House prices hit by rising costs

Mortgage rates began to increase rapidly in September following the mini-budget announcement when they hit a peak of 6.65%, which prompted buyers to consider whether it was a good time to buy a house.

The latest data from Moneyfacts shows the average five-year and two-year fixed mortgage rates are now 5.00% and 5.32% respectively.

While this is a welcome decrease from September’s peak, they are still around twice as high as they were this time last year.

Higher costs are hitting affordability among buyers, and, as a result, sellers are cutting prices.

While Rightmove said yesterday that average asking prices were up £3,000 month-on-month, most house price indexes imply house prices are on a downward trend.

Further, the Office for Budget Responsibility expects house prices to fall 10% by 2024 due to low consumer confidence, the impact of inflation on incomes and the expectation of mortgage rate rises.

Where next for the UK housing market?

That said, February’s data “needs to be seen in the context of a housing market that effectively switched off for the last quarter of 2022 and only turned back on again after Christmas,” says Tom Bill, head of UK residential research at Knight Frank.

“For anyone who knows how long it takes to buy a house in the UK, it shouldn't be a surprise when next month brings similarly weak numbers,” Bill continues.

“Demand and supply have been solid so far this year and sales volumes will eventually catch up against an economic backdrop that is proving stronger than expected.”

Indeed, the UK is expected to avoid a recession in 2023 despite previous, more negative forecasts.

But still, it’s unlikely things will “pick up much in the next couple of months”, says Sarah Coles, head of personal finance at Hargreaves Lansdown.

“Earlier this month, the RICS Residential Market Survey charted its tenth month of falling buyer numbers, and eighth month of falling agreed sales,” adds Coles. “It also said that sales are now taking almost 19 weeks, as recalcitrant buyers drag their feet. Because of the lag in the market, this is likely to mean depressed completions through the spring and into the summer.”

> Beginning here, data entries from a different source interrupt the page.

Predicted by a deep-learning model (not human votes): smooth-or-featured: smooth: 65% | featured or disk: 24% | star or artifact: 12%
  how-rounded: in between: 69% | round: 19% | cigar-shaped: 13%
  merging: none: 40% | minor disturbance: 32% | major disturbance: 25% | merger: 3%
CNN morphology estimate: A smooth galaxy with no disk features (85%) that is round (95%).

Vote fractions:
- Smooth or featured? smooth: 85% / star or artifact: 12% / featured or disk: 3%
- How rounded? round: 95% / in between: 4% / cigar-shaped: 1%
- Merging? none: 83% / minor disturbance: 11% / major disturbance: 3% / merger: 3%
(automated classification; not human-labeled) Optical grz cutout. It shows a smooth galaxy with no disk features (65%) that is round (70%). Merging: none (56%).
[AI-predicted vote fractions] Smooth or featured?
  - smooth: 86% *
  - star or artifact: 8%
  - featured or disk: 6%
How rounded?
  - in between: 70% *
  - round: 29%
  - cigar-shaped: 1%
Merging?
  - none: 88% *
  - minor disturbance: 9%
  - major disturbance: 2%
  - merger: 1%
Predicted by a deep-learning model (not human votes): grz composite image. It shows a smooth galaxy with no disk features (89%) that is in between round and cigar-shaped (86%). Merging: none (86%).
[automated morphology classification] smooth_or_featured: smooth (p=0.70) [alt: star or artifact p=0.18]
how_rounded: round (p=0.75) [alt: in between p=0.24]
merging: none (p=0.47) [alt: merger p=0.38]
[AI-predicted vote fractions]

There are also interest rates to consider. “The path of interest rates from the Bank of England is increasingly difficult to predict, as it wrestles with the opposing forces of inflation and concern over the impact of higher rates on the banking sector,” says Coles.

“We have seen some big lenders cut their rates, and this week we may get a pause in hikes from the central bank, which could help on that front,” Coles adds. “However, this is not necessarily the end of the rate hiking cycle. If inflation remains sticky and the banking sector settles, mortgage rates may not be on a smooth path downwards.”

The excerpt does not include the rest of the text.